A new Covid-19 variant has reared its head. According to the National Institute for Communicable Diseases (NICD) C.1.2 was detected in May, and it has several mutations.

The only thing that has been proven conclusively is that new variants spread more easily, but there is no conclusive evidence that they are becoming deadlier. By mutating, viruses want to get a competitive advantage to infect as many people as possible without killing the host.

New variants making the rounds mean new research studies need to confirm whether our current vaccines are still effective. I am confident the vaccines will more than likely still be effective, especially when it comes to minimising severe COVID-19, hospitalisations and deaths.

But there could be a slight drop in effectiveness, as we saw with the other variants.

Vaccine effectiveness is a measure of how well a vaccine works in the real world and is measured by observing how well it works to protect communities as a whole.

It differs from vaccine efficacy which is measured in a large trial under very specific conditions.
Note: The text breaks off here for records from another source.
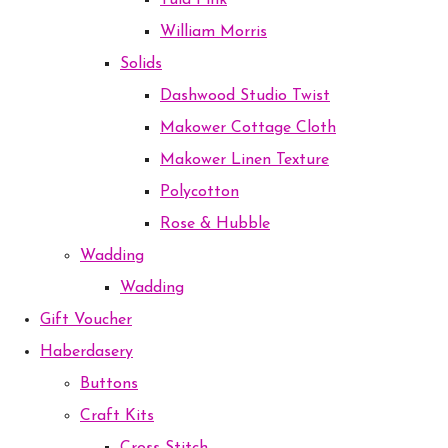
Tula Pink
William Morris
Solids
Dashwood Studio Twist
Makower Cottage Cloth
Makower Linen Texture
Polycotton
Rose & Hubble
Wadding
Wadding
Gift Voucher
Haberdasery
Buttons
Craft Kits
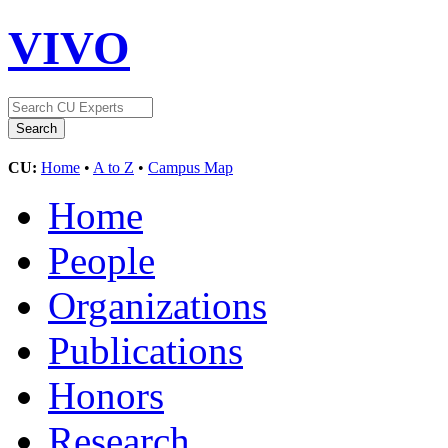
VIVO
CU:
Home
•
A to Z
•
Campus Map
Home
People
Organizations
Publications
Honors
Research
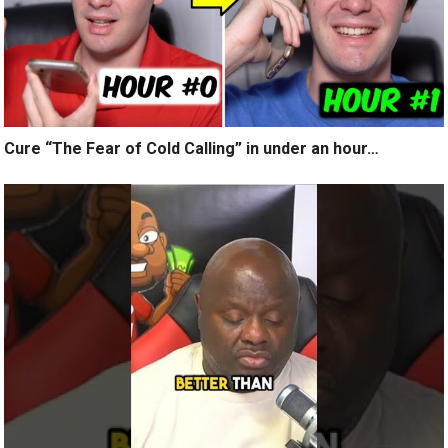
Cure “The Fear of Cold Calling” in under an hour…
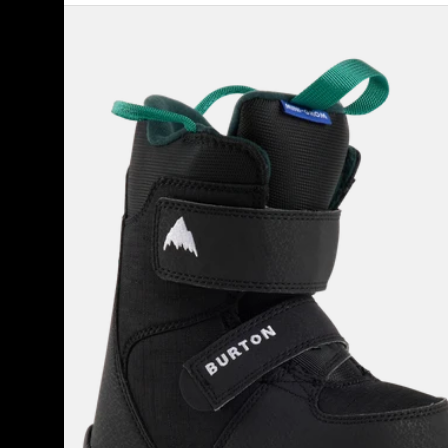
Kids'
Burton
Mini
Grom
Snowboard
Boots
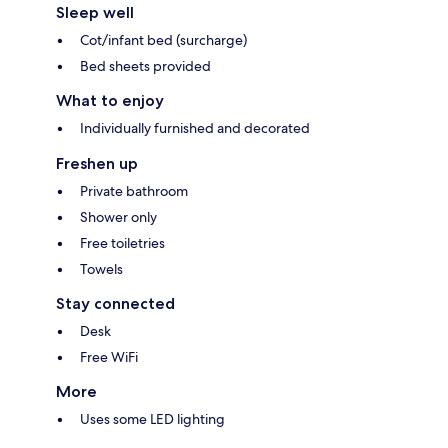
Sleep well
Cot/infant bed (surcharge)
Bed sheets provided
What to enjoy
Individually furnished and decorated
Freshen up
Private bathroom
Shower only
Free toiletries
Towels
Stay connected
Desk
Free WiFi
More
Uses some LED lighting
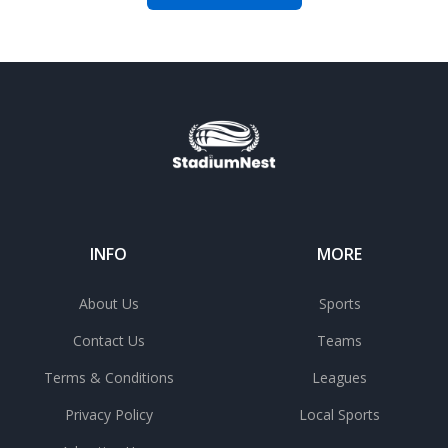
INFO
MORE
About Us
Sports
Contact Us
Teams
Terms & Conditions
Leagues
Privacy Policy
Local Sports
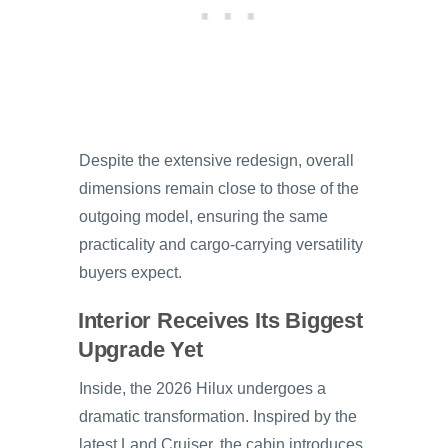
Despite the extensive redesign, overall
dimensions remain close to those of the
outgoing model, ensuring the same
practicality and cargo-carrying versatility
buyers expect.
Interior Receives Its Biggest
Upgrade Yet
Inside, the 2026 Hilux undergoes a
dramatic transformation. Inspired by the
latest Land Cruiser, the cabin introduces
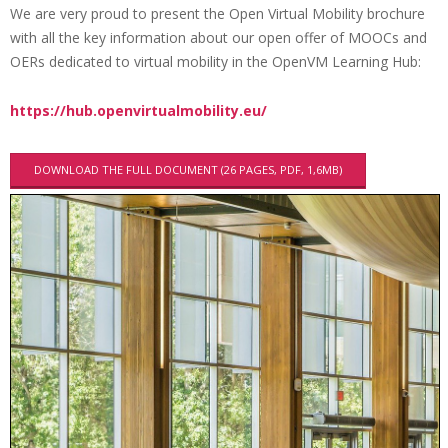
We are very proud to present the Open Virtual Mobility brochure
i
with all the key information about our open offer of MOOCs and
O
o
OERs dedicated to virtual mobility in the OpenVM Learning Hub:
p
n
M
e
https://hub.openvirtualmobility.eu/
e
n
n
V
DOWNLOAD THE FULL DOCUMENT (26 PAGES, PDF, 1,6MB)
u
M
B
r
o
c
h
u
r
Based on the effectiveness of the current COVID-19 vaccines, it does not mean that you will not get the virus at all.

There is a notion that only unvaccinated people drive the emergence of new variants.

UWC virologist Professor Burtram Fielding

As long as vaccinated people can still become infected, this is not true. The virus replicates in both vaccinated and unvaccinated, but there are different schools of thought on the topic.

For now, we have no idea how long the vaccination will be effective.

Current studies show that antibodies start waning after four to six months but still remain at levels high enough to minimise severe Covif-19, hospitalisations and deaths.

Importantly, vaccination also stimulates cell-mediated immunity, with T and B cells determining the duration of long-term immunity.

For certain vaccines, T cells have been reported up to nine months after receiving the vaccine.

All studies measuring antibodies and T cells are still ongoing, and only time will tell how long they last.

*Professor Burtram C. Fielding is the Director of Research Development at the University of the Western Cape. He is a molecular biologist working mainly on coronaviruses since 2003. He has worked as a Research Fellow in the Collaborative Antiviral Research Group at the Institute of Molecular and Cell Biology, Singapore (2003-2006). In Singapore, he studied the coronavirus (SARS-CoV) responsible for the outbreak of Severe Acute Respiratory Syndrome.